The main reason I knew I had to be at this reading was Hettie Jones. As a Beat scholar, I’ve long admired Hettie Jones for being a woman who was more than just a muse — she is a writer with her own voice and transcends categorization. I first heard her reading at the Women of the Beat Generation panel at the Bowery Poetry Club, which incidentally was the first time I ever ventured into Bob Holman‘s poetry venue, which became an important part of my own literary upbringing. Later, while studying creative writing at The New School, one of my instructors introduced me to Hettie because he knew I was interested in Beat literature. She was so down-to-earth and honest. She talked with me for a long time, and I greatly valued her insight into the role of women in the Beat Generation. The last time I heard her read was at 2013’s Downtown Literary Festival, where she read at McNally Jackson. Obviously, it had been way too long since I’d heard her read! I loved, loved, loved the poems she selected to read at Three Rooms Press’ Women on Top reading. She read about driving, about New York City, and about the 1940s. Jones didn’t self-analyze, but what I found particularly fascinating to think about was how driving was almost a feminist act at the time. It’s not that women didn’t know how to drive; it’s that the men usually took over the driving. Jack Kerouac, however, hated driving. Occasionally, he took the wheel, but oftentimes he rode Greyhound or let his buddy Neal Cassady do the driving. I don’t think it would be fair to make some sort of leap and question Kerouac’s masculinity because he wasn’t a man who liked driving, but I do think it’s fair to say Jones didn’t let culture dictate what she could or couldn’t do as a woman. She blazed her own path.
Driving appeared to be the theme of the night. Margot Olavarria, the original bass player for the punk band The Go-Go’s, told tales from life on the road. The world of rock’n’roll is so full of men’s stories that I appreciated hearing what it was like a woman’s experience of life out on tour.

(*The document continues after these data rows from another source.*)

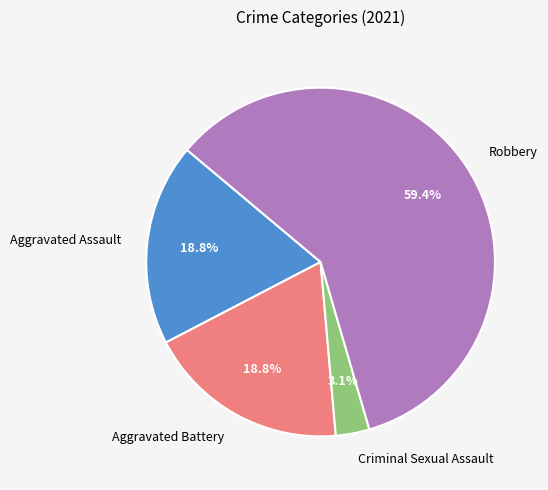

Which category has the biggest portion of the pie?

Robbery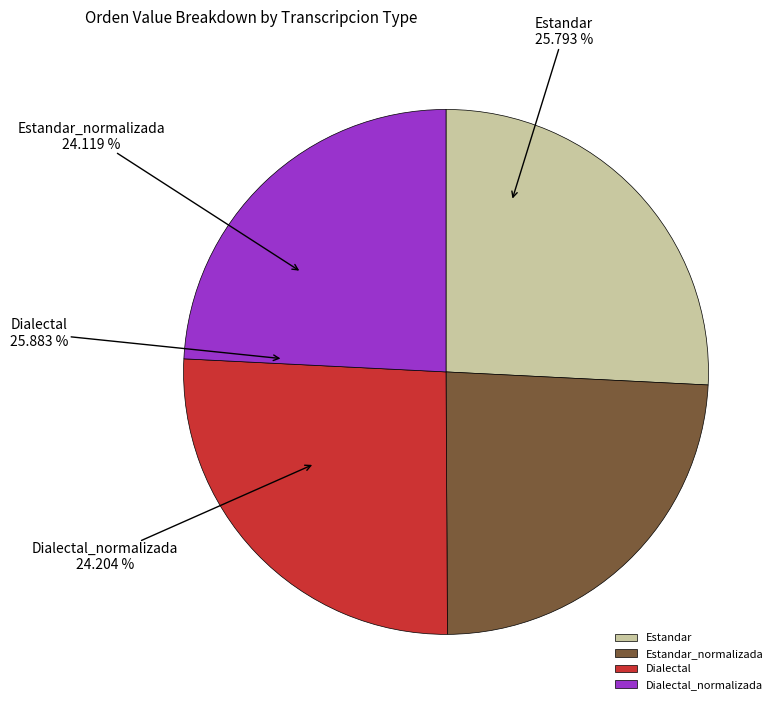

Does any single category account for the majority?

No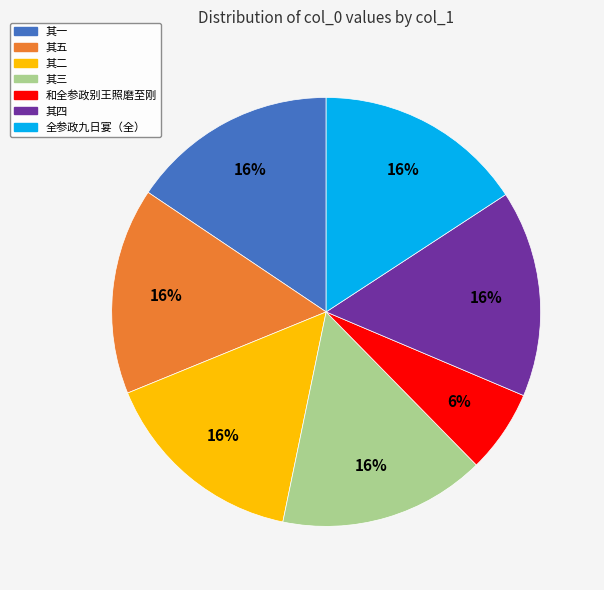

What is the smallest slice in the pie chart?

和全参政别王照磨至刚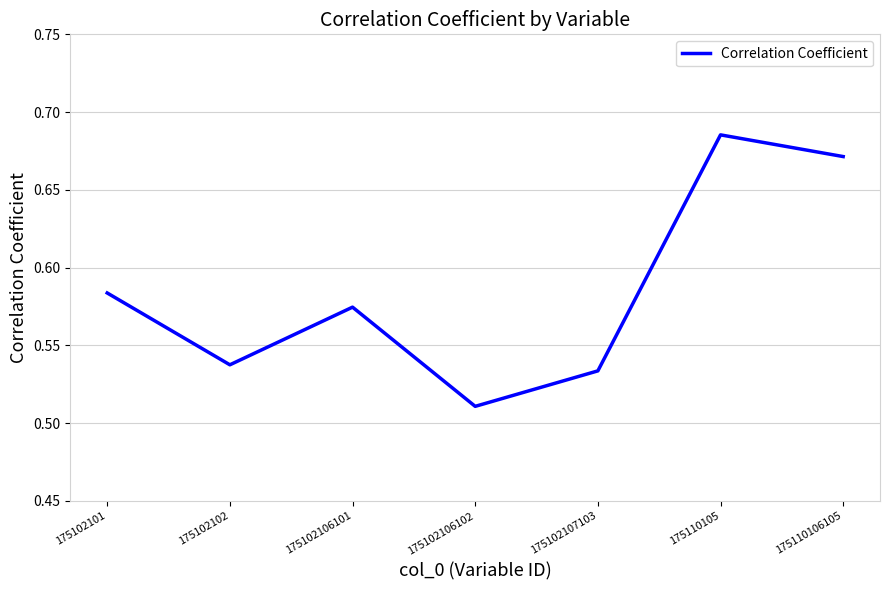

Does the chart display data point markers on the line(s)?

No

Marci Blackman had a road connection too — the award-winning novelist is an avid cyclist. Check this out: “An avid cyclist and veteran of the Sister Spit Rambling Road Show, Blackman once spent six weeks in a van with 11 queer writers on a cross country spoken word tour and 12 weeks, alone on a bicycle, pedaling from San Francisco to the outer banks of North Carolina.”
Beth Lisick is one of those authors whose name is everywhere, so I was excited to hear her read. She did not disappoint. She is a true performer, an author who makes readings lively and entertaining. She read from her work-in-progress. Now I need to work my way through her other five books.
Pam Belluck is on the health and science staff of The New York Times, and even before that she covered a wide range of fascinating news topics. She regaled the audience with stories of what it was like being a pregnant woman covering major news events.